Aussitôt joint au téléphone par Guinéenews, le Secrétaire général de l’UFDG Aliou Condé dit être surpris de cette décision. Lisez plutôt sa réaction !

« Nous sommes surpris de l’avoir appris de façon cavalière. Il parait que c’est lors du procès de Fonigué Manguè que le procureur de la République près du Tribunal de Première Instance de Dixinn Sidy Souleymane N’Diaye aurait fait cette déclaration. Dans la salle, notre avocat était surpris d’apprendre une décision de justice sur un dossier qu’il suit et que c’est au cours d’une audience que l’information lui soit donnée. Pour nous, c’est la première anomalie.

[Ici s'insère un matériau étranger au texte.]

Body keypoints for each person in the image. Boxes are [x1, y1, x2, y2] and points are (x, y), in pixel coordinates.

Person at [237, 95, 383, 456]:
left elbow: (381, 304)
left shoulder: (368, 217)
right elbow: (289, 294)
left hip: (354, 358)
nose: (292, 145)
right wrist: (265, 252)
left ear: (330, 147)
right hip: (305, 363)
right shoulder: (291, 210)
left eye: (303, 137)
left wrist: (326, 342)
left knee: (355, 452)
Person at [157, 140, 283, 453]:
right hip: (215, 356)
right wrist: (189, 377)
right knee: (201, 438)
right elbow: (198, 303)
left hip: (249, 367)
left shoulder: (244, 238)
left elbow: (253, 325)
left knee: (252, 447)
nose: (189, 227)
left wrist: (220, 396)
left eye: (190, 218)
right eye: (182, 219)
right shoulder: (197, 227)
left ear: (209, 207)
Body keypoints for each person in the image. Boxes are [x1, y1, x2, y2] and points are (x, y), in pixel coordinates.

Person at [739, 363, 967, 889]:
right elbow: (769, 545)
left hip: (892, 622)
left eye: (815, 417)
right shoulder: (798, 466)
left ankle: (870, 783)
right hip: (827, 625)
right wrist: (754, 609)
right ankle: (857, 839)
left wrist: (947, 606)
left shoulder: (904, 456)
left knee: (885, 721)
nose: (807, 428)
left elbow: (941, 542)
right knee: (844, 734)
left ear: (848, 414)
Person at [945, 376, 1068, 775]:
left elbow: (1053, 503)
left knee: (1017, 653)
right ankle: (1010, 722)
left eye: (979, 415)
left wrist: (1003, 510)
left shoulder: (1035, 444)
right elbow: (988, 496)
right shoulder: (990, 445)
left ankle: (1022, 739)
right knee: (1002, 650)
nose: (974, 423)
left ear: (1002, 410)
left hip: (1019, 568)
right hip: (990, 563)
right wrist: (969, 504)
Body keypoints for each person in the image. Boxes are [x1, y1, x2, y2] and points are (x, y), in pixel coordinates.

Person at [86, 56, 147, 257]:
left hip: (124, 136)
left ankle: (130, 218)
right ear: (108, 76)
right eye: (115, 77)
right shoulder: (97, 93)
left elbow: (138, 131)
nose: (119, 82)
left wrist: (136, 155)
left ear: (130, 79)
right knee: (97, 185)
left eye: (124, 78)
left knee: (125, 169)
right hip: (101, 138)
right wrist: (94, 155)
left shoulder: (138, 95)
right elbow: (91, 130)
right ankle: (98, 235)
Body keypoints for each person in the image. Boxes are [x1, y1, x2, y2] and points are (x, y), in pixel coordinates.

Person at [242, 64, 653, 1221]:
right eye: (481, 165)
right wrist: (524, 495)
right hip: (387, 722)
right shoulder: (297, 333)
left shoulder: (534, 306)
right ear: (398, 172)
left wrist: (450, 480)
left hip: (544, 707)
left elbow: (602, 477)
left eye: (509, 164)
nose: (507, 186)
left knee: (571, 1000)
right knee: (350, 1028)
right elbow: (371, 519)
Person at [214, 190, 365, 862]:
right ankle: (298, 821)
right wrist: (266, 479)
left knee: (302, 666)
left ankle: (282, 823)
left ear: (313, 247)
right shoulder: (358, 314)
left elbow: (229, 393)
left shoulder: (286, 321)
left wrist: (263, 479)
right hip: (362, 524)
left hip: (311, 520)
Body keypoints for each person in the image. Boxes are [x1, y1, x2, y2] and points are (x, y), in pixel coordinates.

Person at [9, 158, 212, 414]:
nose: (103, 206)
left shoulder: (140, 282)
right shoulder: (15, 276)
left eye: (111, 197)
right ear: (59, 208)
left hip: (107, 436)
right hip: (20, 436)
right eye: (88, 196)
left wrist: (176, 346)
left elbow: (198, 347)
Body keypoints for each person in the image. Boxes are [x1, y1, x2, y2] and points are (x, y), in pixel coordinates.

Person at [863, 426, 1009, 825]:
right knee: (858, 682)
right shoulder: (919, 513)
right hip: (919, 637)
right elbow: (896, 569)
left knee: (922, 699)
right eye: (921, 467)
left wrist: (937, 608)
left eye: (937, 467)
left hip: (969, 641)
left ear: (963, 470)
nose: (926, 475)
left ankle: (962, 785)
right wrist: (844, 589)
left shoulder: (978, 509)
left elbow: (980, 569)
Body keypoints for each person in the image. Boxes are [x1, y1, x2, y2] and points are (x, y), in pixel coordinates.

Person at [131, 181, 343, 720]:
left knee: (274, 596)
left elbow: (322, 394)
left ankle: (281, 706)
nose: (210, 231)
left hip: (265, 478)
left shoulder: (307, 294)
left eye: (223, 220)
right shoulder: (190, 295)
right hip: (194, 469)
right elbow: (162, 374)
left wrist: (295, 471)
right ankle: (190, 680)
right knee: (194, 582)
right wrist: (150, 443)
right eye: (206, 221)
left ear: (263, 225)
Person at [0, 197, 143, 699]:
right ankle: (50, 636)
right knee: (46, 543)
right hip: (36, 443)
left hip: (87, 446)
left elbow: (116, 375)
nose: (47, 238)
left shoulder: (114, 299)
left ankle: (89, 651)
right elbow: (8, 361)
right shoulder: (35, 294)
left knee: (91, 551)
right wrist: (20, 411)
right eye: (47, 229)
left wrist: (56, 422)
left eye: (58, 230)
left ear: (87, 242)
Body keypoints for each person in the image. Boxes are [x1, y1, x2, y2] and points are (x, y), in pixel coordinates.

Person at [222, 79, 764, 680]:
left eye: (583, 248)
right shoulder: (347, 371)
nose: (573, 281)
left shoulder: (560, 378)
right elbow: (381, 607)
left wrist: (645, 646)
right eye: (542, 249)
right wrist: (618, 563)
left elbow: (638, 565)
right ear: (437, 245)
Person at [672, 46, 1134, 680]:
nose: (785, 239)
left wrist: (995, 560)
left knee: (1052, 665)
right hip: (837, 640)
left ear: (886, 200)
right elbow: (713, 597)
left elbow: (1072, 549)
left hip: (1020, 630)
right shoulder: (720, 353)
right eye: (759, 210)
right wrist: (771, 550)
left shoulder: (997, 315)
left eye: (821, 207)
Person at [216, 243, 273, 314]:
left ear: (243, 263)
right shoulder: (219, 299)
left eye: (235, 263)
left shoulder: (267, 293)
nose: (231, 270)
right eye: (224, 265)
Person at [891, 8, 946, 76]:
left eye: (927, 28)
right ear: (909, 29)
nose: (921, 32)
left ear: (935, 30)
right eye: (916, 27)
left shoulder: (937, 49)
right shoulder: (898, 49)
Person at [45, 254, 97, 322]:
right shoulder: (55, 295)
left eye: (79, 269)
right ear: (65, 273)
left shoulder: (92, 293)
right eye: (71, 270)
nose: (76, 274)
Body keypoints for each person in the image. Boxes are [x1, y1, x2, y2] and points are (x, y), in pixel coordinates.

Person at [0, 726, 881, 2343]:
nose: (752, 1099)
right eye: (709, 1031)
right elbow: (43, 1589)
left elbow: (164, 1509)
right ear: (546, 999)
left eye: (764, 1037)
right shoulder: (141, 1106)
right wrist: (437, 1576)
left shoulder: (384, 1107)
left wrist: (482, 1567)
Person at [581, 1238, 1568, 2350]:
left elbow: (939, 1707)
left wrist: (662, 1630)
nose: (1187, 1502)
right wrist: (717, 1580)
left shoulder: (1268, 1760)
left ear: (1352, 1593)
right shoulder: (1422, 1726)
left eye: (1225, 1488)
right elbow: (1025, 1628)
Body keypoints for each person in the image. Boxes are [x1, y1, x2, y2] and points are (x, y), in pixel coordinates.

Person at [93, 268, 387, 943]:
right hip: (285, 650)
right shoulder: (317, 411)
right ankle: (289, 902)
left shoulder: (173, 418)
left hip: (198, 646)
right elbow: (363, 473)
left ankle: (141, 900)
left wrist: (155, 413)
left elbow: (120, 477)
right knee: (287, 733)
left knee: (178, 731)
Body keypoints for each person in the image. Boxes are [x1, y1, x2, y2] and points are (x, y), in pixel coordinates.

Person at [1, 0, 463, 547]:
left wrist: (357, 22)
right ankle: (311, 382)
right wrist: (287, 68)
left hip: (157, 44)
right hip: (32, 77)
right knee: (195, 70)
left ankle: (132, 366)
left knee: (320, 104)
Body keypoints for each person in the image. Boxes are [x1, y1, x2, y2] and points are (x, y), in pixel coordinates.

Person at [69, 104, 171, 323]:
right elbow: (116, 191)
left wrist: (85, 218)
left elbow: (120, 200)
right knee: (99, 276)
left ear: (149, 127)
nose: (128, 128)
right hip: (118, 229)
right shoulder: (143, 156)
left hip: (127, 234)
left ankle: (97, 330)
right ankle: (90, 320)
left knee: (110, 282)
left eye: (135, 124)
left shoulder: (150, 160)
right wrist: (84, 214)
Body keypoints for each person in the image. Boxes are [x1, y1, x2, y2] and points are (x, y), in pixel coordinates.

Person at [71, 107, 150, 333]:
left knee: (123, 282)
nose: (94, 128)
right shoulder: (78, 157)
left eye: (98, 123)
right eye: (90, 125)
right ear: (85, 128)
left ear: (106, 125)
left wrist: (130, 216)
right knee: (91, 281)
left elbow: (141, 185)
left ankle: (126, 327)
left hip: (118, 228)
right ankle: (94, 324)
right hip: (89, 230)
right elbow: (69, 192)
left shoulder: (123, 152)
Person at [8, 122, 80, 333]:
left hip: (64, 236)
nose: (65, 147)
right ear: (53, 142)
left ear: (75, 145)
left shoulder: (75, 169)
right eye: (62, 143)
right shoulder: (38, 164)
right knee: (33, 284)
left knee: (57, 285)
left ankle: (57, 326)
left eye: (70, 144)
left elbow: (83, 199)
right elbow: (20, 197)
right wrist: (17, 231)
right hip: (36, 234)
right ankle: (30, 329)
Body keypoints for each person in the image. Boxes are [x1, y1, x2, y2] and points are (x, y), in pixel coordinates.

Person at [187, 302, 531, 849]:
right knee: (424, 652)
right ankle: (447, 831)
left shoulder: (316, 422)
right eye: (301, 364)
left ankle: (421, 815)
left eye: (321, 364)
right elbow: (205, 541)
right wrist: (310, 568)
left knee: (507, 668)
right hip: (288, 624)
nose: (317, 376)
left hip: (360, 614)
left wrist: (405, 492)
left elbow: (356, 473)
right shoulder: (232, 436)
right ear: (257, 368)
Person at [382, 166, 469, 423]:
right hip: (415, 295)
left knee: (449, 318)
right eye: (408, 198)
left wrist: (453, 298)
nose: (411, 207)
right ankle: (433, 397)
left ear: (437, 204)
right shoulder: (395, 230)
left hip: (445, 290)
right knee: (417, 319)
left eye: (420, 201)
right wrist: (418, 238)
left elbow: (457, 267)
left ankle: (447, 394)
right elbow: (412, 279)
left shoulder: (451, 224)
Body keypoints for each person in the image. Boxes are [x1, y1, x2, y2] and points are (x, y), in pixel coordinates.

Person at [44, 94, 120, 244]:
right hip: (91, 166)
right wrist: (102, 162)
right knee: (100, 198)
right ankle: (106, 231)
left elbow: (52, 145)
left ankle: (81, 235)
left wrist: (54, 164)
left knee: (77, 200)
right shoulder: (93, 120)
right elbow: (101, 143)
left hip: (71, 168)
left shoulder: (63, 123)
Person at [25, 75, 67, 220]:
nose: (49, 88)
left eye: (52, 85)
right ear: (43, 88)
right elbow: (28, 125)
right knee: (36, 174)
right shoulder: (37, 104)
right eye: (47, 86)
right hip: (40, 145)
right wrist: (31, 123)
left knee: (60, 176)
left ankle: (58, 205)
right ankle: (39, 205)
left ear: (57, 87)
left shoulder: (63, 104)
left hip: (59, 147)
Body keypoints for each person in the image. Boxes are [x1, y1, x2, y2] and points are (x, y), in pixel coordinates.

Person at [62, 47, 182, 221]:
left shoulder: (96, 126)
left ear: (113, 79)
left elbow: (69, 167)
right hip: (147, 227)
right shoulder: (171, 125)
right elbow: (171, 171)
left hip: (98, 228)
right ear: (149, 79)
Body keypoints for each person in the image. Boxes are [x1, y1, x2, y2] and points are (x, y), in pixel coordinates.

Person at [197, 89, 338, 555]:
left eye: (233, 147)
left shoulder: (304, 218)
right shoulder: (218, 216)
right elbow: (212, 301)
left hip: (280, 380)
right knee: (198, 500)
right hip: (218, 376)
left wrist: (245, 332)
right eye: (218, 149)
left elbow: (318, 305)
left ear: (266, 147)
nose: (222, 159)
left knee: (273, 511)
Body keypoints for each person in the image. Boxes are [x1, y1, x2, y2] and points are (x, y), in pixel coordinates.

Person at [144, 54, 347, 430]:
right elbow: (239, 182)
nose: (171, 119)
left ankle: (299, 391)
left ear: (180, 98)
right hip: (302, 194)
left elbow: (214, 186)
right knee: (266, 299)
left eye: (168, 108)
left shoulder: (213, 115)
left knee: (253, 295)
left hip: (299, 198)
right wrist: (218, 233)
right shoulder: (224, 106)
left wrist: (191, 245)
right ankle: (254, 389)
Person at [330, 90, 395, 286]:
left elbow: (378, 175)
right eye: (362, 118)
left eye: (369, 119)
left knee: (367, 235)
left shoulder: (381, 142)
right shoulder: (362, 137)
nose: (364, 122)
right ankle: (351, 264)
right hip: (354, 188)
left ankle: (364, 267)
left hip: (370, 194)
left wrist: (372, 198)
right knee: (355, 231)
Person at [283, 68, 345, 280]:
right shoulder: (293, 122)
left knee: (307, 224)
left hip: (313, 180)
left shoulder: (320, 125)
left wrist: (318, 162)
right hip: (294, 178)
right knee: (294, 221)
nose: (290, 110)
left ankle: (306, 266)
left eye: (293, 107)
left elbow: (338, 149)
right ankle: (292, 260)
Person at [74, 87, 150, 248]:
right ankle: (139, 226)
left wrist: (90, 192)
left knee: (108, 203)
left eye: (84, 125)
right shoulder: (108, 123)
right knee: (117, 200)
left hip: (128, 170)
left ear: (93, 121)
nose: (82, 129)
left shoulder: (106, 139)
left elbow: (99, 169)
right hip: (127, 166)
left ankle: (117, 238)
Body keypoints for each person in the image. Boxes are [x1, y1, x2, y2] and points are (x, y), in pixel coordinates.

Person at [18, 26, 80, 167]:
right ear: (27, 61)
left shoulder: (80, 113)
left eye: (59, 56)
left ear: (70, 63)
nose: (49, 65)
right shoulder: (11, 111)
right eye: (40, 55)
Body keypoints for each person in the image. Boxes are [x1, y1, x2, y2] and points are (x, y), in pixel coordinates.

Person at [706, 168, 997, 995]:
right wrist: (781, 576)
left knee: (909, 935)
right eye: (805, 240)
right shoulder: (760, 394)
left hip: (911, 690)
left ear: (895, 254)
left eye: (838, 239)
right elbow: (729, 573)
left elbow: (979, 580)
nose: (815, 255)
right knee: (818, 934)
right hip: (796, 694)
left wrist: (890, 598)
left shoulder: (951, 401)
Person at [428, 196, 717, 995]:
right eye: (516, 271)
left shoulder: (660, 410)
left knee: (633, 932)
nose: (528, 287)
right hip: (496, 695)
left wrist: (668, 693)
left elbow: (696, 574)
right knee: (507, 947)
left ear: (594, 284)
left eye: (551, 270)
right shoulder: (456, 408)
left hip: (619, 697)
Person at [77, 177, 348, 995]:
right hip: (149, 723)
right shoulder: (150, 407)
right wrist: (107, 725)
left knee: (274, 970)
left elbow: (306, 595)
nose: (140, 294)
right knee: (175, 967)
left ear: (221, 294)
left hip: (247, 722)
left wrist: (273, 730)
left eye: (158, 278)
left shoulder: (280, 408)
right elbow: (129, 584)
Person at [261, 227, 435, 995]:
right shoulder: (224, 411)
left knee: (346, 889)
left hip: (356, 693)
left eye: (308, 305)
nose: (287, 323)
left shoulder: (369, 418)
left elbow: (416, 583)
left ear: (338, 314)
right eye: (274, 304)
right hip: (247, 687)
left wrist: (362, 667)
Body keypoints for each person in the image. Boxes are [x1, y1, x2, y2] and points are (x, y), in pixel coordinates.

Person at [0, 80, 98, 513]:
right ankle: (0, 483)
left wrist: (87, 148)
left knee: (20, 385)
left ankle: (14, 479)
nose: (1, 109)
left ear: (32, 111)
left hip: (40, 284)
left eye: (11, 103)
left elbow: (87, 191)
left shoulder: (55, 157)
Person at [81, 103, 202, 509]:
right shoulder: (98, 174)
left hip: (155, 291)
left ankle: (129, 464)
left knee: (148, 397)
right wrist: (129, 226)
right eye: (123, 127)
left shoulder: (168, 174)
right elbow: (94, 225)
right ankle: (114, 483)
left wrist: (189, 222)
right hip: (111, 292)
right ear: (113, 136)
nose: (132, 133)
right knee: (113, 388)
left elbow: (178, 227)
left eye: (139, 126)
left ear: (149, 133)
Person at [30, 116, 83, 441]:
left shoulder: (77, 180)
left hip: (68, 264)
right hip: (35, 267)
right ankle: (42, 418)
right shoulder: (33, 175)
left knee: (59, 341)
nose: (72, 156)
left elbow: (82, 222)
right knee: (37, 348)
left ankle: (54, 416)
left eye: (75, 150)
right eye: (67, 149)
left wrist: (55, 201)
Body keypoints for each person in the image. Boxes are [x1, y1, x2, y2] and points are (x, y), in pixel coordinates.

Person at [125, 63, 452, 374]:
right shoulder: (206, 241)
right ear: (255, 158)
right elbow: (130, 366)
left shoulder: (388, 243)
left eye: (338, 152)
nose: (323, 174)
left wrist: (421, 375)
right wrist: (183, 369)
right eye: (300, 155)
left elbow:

La deuxièmement anomalie, je suis étonné que le procureur dise qu’ils n’ont pas retrouvé le coupable. Je ne sais pas s’ils ont bien vu la vidéo. On voit clairement un monsieur qui s’avance vers le véhicule d’El hadj Cellou Dalein Diallo, qui tire sur lui. A gauche de la voiture, il y avait un véhicule de la gendarmerie et des gendarmes qui ont vu le monsieur partir vers eux après avoir tiré, ceux-ci lui ont fait un geste après il s’est retourné avant de fuir. S’ils n’ont pas pu identifier celui qui a fui mais, en regardant l’image on sait quel est le corps qui était déployé ce jour au carrefour Bellevue. On peut interpeller ceux-là parce qu’ils ont été témoins de la scène en tant que force de l’ordre. S’ils n’ont pas pu réagir, on appelle cela ‘’non-assistance à personne en danger’’. On peut les arrêter et les juger pour non-assistance à personne en danger. On ne fait rien de tout cela. Ce qui veut dire qu’on ne rend pas justice… C’est une chance pour l’UDFG que son président n’ait pas été tué ce jour (…). Cette décision de justice a une double vitesse.  Elle est en fonction de celui qu’on juge et non en fonction des faits, des droits, des lois. C’est ce qu’on a toujours dénoncé. C’est vraiment dommage ! », a-t-il regretté.